September 8, 2011

Tremors In My Heart

Few seconds of tremors in the capital on Wednesday night made me think how emotional independence was no less important than being financially self-reliant.

I was alone at my rented flat in Delhi, all set to decide which shirt to wear to office the next morning. As I stood before the steel almirah, it started making a shattering sound.

Before I could judge the situation, I heard an electric spark followed by a total blackout in the colony. I groped for a torch and went out in the balcony. People had come out and were discussing the fear they had just witnessed for less than 10 seconds.

I called up my mom but disconnected the phone, thinking it was too late as she might have fallen asleep. A friend called asking if I was fine after the quake.

Staying alone for almost four years now, I thought I was all too brave. But panic struck after I hung up the call. I felt a strange disconnect with the world, none to call and look for strength. Yes, I felt weak. Tears rolling on my cheek, my voice almost choked. I felt I was still dependent on others, betraying my own belief that economic independence freed one from social bondage.

I had been an emotional child, an impulsive teenager till my college days, but became more and more confident as I started working in 2005. I commuted alone in trains and buses from Ghaziabad to Delhi for work, waited for autos at 10 in the night.
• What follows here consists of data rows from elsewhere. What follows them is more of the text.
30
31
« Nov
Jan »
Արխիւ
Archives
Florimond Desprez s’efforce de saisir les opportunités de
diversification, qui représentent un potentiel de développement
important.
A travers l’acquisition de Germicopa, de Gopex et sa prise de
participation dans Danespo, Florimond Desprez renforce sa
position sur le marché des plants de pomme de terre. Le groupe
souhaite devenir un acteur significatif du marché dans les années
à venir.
Facing and killing my fears, I never gave discount to myself on the basis of being a woman.

Lengthy commuting time and odd shifts at work brought me to Delhi in 2007. It wasn’t easy convincing my mother, though.

This was the second time I panicked, last being “intimidated” by a street dog at 11.30 pm some three years ago (at my building’s stairs).

Coincidentally, that was also a second floor apartment with an attached balcony.

Last night’s fear was not of being buried under the debris or harassed by someone at night but the feeling of being alone (without any friends around).

This almost questioned my strength as a woman living in the city alone. Why was I scared? Why couldn’t I lock the door and go downstairs like most other people? Was I waiting for an external help? Who could have saved me from the horror? No one but my inner self could have helped me. But in my fit of emotions, I almost tried to escape the situation and look for support outside.

Had I stood there and told myself that I have to take care of my own, I would have been proud of myself. Instead, I took refuge by speaking at home and became normal (on the surface level), not sure if my brother read the pain in my choked voice.

Friends, not even family, can be with you 24x7. And if we choose a life that demands solitude and introspection, we have to be fearless in all situations.

The tremors taught me a “great lesson” only if I could make it a pillar to carve a story of strength for every woman wanting to be independent. After all, I was not the only one alone in the city.

3 comments:

Santosh Kumar said...

The cause of all misery is in the fact that we make our happiness dependent on the other. The other may be a sensation, an experience, a person who is close or we want to be close to, a material thing, a plan, a grand desire and ambition either for ourselves, our family, our community or the country / the world. The moment our internal peace hinges on the other - unhappiness is certain because the other will invariably fail to meet the expectation which we have from them. The moment we stop demanding happiness from the other we are liberated.

We are a tree or a small wondering cloud or the moon. Part of the universe. But like them, ultimately we are alone. Complete, stark, naked loneliness. The earth sustains the tree. But the tree has to know that at the end of the day it is completely alone. The moment it expects sustenance, demands feeding from the earth, it creates unhappiness. Let the earth withdraw the nourishment and let the tree die but the tree must know that its beauty lies in being that particular vulnerable tree and the earth has no obligation to sustain it. The moment tree knows it - it becomes liberated , it shines in its beautiful loneliness.

Puneet Bhardwaj said...

Puneet from this side..why u have'nt update ur blog since sept 8, 2011. How r doing...आपकी अंतरआत्मा की आवाज़ को क्या हुआ....मैं इंतज़ार कर रहा हूं...

Just A Writer said...

Dear Puneet Bhardwaj, Will surely be back with a Bang!